In this regard, Ghodsian has failed to demonstrate that the $400,000 is so grossly disproportionate to what a reasonable person at the time of the settlement would estimate the City’s liability to be (Tech-Bilt, supra, 38 Cal.3d at 499-500), especially after the Supreme Court decided City of Oroville. For the sake of argument, even if the roots intruding in the private lateral did emanate from trees on Ghodsian’s property places some fault upon Ghodsian for failing to maintain his lateral drain (which Ghodsian disputes), this caused a blockage in the City’s sewage system. Vis-à-vis the City’s sewage system, the Kachans’ failure to install a legally-required backwater valve would be contributory negligence, equally available to Ghodsian at trial. There is a strong chance that a jury would find that the Kachans’ failure to install a legally-required backwater valve was the primary cause of their damages and that installation would have prevented the extensive damage to their home. Thus, the risk of Ghodsian’s exposure to liability for the full amount of damages sought by Plaintiff appears to be low. In any event, the City’s exposure to liability for the full amount of damages is low, and the potential liability for indemnity to Ghodsian as the non-settling defendant would also be low, even if the City had an opportunity to perform maintenance to clear the root blockage.

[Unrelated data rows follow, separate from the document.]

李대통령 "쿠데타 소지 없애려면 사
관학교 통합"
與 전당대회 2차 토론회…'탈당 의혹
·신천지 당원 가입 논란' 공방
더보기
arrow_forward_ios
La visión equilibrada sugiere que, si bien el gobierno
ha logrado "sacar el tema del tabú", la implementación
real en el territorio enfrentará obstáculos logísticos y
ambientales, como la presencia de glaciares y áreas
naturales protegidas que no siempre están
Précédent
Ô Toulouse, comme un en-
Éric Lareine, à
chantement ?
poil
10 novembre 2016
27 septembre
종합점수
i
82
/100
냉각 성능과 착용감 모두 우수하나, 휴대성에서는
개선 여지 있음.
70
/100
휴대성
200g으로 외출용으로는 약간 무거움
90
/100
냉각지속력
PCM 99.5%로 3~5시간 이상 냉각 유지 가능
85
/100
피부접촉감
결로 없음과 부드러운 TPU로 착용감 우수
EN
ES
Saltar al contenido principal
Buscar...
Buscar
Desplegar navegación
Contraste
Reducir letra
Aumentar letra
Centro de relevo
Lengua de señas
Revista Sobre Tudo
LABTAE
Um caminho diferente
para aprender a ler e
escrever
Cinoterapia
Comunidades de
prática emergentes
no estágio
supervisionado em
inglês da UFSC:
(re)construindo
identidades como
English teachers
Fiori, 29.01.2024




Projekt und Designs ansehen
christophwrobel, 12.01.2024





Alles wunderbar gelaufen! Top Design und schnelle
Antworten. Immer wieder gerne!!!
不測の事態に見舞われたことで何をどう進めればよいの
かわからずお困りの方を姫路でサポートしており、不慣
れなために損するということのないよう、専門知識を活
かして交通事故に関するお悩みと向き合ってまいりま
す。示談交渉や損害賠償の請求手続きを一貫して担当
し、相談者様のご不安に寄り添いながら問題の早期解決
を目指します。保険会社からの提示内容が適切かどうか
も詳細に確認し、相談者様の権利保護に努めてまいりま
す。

In light of the foregoing, the Court finds that the $400,000 settlement is within the reasonable range of the City’s total liability, taking into account its potential liability for indemnity to Ghodsian. The Court does not find that the settlement was entered into as a product of collusion or fraud aimed to injure Ghodsian’s interests. The settlement was reached with the assistance of retired federal Magistrate Judge, Leo Papas, mediator with Judicate West, after the Supreme Court’s Oroville decision. Declaration of Saskia T. Asamura, ¶¶ 18 – 20. The decision to settle was made to avoid further litigation costs, including a motion for summary judgment scheduled to be heard in March 2020. Id. At ¶ 5.
The Court notes that Ghodsian’s argument in the Reply brief that the City could be subjected to punitive damages ignores the fact that a public entity may not be held liable for punitive damages. Gov. Code § 818.
Accordingly, the motion to contest the application for good faith determination of settlement filed by Defendant City of Beverly Hills is DENIED.